— Лейла, тебя зовут, — раздался чей-то голос. — Мистер Гилберт хочет поговорить с тобой прямо сейчас.
Она скосила глаза в конец комнаты, гримировальная палочка застыла у нее в руках.
— Ты уверена?
— Это передал Джек Спратт. Наверное, правда.
У нее екнуло сердце. Разве не об этом мечтает каждая хористка? О дуэте или даже о соло. Заменить Аделину Тейт? Нет, об этом смешно даже мечтать. Но зачем же еще он мог вызвать ее прямо перед началом спектакля. Значит, что-то очень важное. Лейла накинула кимоно и двинулась через комнату, набитую девушками.
— Что ты наделала, надменная девчонка? — спросила одна из них.
— Замолви за меня словечко, — добавила другая.
— Я слышала, что дражайшая Аделина только что уехала из театра, и все из-за «Прогулки». Теперь кто-то должен ее заменить, — пошутила третья.
— Если ты наденешь ее костюм, то обставишь даже миссис Грунди, — предупредила девушка такого же роста и комплекции, как и Лейла. — Он прикроет у тебя лишь половину того, что надо… но мужикам это понравится.
Лейла поспешила через кулисы, уворачиваясь от рабочих сцены, которые ставили декорации, и уговаривая свое сердце не биться так сильно. Пусть смеются. Лестер Гилберт не послал бы за обычной хористкой из-за пустяка. Он бы поручил это помощнику. Значит, что-то важное.
Офис импресарио выглядел как квартира. Ковер, обои, люстра, стулья в бархатных чехлах с кистями — все говорило о богатстве и хорошем вкусе. Это должно было поражать посетителей и тешить самолюбие хозяина. А на хористок наводило панический ужас.
Он энергично приветствовал ее, назвал мисс Дункан и пригласил сесть. Лестер Гилберт, довольно крупный мужчина, мог бы быть отличным Фальстафом, если бы обладал актерскими способностями.

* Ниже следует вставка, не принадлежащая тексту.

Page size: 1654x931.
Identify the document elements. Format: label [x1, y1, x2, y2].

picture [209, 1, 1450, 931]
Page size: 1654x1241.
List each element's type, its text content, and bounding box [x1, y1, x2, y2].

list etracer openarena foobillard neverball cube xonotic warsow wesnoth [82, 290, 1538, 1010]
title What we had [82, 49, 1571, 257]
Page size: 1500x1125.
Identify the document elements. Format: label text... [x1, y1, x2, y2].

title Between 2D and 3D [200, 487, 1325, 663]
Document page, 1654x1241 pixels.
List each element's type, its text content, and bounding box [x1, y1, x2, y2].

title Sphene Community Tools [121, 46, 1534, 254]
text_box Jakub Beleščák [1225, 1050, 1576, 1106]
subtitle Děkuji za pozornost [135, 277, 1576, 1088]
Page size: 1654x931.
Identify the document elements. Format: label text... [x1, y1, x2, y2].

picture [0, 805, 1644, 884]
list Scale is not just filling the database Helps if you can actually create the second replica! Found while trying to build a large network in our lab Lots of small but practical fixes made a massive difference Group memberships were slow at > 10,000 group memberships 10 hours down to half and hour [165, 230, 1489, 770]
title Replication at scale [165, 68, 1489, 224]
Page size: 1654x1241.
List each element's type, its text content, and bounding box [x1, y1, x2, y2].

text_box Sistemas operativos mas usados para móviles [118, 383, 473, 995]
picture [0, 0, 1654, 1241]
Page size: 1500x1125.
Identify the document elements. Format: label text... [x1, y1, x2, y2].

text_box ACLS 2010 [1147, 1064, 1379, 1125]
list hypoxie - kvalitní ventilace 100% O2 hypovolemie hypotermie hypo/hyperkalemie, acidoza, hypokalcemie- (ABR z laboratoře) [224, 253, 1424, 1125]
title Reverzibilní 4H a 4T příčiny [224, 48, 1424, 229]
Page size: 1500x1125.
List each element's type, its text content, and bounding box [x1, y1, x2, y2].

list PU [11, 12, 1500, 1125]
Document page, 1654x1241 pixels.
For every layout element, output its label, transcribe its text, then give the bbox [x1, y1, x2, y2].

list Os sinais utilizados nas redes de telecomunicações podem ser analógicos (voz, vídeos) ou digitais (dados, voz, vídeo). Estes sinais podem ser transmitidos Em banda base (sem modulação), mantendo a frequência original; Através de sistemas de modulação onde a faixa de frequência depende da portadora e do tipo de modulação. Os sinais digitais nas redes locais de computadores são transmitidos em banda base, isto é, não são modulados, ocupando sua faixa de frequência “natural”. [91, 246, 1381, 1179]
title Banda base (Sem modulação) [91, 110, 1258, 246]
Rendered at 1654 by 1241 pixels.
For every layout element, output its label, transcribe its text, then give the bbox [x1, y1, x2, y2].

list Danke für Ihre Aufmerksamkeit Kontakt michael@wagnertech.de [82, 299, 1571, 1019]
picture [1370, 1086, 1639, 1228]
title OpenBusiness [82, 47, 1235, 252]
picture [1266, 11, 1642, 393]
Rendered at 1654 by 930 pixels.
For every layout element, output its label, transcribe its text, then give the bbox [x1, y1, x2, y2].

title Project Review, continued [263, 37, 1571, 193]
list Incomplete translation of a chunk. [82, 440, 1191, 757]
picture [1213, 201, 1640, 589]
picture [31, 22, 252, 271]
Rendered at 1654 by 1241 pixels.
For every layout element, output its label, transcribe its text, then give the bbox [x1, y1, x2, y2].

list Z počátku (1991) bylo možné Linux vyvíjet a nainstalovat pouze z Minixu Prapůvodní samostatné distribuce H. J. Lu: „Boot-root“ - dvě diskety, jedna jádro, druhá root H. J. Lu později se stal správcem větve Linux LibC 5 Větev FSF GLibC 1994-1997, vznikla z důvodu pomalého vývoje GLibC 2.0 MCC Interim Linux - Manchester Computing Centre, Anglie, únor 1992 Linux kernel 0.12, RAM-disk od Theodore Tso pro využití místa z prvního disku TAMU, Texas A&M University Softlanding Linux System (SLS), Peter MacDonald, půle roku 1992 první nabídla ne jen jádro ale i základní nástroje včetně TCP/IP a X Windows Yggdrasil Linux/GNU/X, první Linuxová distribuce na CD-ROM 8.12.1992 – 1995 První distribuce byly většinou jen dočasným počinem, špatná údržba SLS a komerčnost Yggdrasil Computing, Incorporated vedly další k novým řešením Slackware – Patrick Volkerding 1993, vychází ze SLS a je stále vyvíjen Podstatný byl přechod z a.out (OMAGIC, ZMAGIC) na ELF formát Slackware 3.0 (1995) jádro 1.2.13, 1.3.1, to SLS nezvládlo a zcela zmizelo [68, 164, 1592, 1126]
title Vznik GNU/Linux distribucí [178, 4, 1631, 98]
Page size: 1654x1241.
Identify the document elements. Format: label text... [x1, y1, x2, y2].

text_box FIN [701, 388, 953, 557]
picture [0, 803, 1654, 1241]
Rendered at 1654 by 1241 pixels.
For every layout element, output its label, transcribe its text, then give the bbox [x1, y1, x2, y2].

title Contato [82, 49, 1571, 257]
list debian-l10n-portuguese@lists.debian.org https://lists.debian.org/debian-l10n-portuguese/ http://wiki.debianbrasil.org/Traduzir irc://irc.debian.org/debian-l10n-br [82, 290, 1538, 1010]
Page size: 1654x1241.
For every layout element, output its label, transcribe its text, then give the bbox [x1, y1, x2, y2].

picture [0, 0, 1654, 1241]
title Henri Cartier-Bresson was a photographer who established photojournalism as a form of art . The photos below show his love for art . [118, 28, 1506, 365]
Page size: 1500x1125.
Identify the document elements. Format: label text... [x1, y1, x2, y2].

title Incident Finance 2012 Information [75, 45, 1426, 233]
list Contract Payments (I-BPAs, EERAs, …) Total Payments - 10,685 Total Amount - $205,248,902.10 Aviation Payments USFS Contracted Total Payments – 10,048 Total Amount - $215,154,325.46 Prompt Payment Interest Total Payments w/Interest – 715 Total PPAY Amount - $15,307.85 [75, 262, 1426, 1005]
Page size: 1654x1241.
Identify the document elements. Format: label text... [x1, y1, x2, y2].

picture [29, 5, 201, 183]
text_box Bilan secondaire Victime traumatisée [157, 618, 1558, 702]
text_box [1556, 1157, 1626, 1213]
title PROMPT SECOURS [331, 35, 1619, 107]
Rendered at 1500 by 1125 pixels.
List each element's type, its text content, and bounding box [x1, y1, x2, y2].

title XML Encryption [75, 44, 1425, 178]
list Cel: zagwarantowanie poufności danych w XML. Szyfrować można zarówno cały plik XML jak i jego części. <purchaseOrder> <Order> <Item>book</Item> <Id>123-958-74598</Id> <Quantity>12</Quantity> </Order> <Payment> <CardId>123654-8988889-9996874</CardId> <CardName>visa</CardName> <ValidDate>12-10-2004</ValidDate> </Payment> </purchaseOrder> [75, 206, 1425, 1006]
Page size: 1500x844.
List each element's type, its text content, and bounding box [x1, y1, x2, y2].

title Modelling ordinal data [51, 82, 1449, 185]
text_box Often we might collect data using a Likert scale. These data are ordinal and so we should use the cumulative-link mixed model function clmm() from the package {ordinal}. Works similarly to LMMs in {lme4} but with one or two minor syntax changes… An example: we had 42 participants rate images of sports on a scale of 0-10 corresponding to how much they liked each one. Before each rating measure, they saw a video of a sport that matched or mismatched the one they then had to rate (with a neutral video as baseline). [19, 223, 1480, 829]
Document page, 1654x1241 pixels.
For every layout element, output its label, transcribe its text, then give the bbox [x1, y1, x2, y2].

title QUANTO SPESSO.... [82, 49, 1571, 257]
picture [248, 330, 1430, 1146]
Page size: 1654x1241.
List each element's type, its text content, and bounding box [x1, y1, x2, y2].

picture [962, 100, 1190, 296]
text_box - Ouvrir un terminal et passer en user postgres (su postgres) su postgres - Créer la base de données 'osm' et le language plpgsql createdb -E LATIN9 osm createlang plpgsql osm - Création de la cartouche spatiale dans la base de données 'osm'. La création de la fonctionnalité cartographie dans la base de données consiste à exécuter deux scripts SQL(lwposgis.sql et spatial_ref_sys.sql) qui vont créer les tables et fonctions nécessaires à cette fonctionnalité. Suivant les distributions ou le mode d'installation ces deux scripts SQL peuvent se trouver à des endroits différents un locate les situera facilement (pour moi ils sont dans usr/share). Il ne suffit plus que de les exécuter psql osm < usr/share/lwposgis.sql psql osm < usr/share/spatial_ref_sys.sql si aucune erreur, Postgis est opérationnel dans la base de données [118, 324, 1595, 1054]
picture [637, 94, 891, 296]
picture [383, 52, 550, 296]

Но, как многие профессионалы, он мог отлично показать другим, как нужно играть, но сам ничего сыграть не мог. Его густые седеющие брови смешно ходили вверх и вниз, когда он отвешивал комплименты красоте Лейлы и ее грациозным движениям на сцене.
— Я никогда не ошибаюсь, мисс Дункан, — гордо сказал он. — Я понял, что в вас есть какая-то изюминка, в тот самый момент, когда вы так глупо вывалились на сцену и прервали репетицию. — Гилберт улыбнулся, обнажив несколько золотых зубов. — Все мои девушки красивы, но лишь вы озарены особым светом, моя дорогая.
Лейла отлично знала его склонность к высокопарным фразам и изобразила на лице внимание и серьезность.
— Не случайно наши постоянные зрители тоже это заметили. — У него заурчало в животе, и он сел, откинувшись на спинку стула, чтобы успокоить желудок. — Театр, моя дорогая, — это место, где рождается волшебство. Он превращает безвкусие в изящество, красоту в трагедию, старость в молодость. Мы, работающие в театре, обязаны играть не только в его святых стенах, но и за их пределами, в грубой реальной жизни.